======== Document text

# Too much fog/juice



## rocnron (Sep 24, 2012)

Just replaced the pump in my 1500w Low rider fog machine. The new one looked comparable in the picture, but turned out to be three times the size. The fog output is unbelievable (unfortunately, so is the amount of fluid coming through the line). In 2 minutes, it gobbled up at least 10oz of juice and deposited it in the bottom of the ice chamber. Any suggestions???


----------



## Haunted Spider (Sep 6, 2010)

Sounds to me like you put the wrong pump in. Your fogger is designed to handle a certain amount of fluid for the watts it can heat. I don't know how you can slow down the pump without burning it out. My guess is you are going to ruin your machine if you don't put the proper pump back in. Be careful changing the intended design of your fogger or you may be buying a new one shortly.


----------



## Frighteners Entertainment (Jan 24, 2006)

Right on the mark SC.


----------



## rocnron (Sep 24, 2012)

That's my guess. The co. I purchased it from (a member of this site) told me it was compatible with my machine. And of course it's non refundable


----------



## grismcdonald (Aug 23, 2011)

I've been working on two of my machines for too long. The one I really do not want to part with seems to be pumping fine seeing what comes out the other side of the pump. Could you add a tee at the output and route it back to the juice reservoir ? Just a thought.


----------

================

__Questions to answer__
[1] Reproduce the stretch of the fog machine thread from "That's my guess." through "(Aug 23, 2011)" word for word.
[2] State whether each statement agrees with the fog machine thread, answering yes or no and quoting the words that decide it: (a) The new pump turned out to be three times the size of what it looked like in the picture. (b) The company that sold the pump offered a refund. (c) One reply proposes adding a tee at the pump output to send fluid back to the reservoir.
The lines after this point have nothing to do with the fog machine thread.

======== Data excerpt

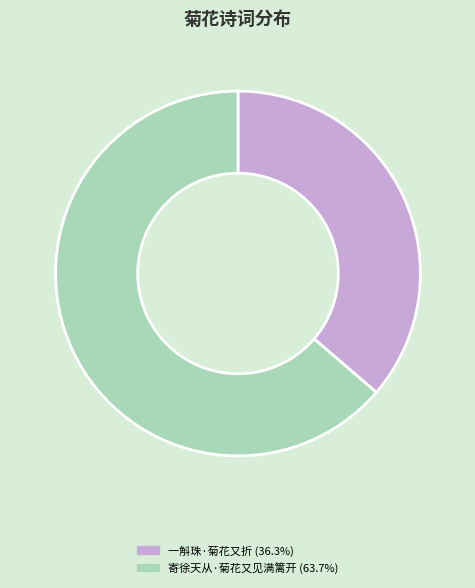

Approximately how many times larger is the value at 寄徐天从·菊花又见满篱开 compared to 一斛珠·菊花又折?

1.8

================

__Solutions to the problems__
[1]
That's my guess. The co. I purchased it from (a member of this site) told me it was compatible with my machine. And of course it's non refundable


----------



## grismcdonald (Aug 23, 2011)

[2]
(a) Yes: "The new one looked comparable in the picture, but turned out to be three times the size."
(b) No: "And of course it's non refundable"
(c) Yes: "Could you add a tee at the output and route it back to the juice reservoir ?"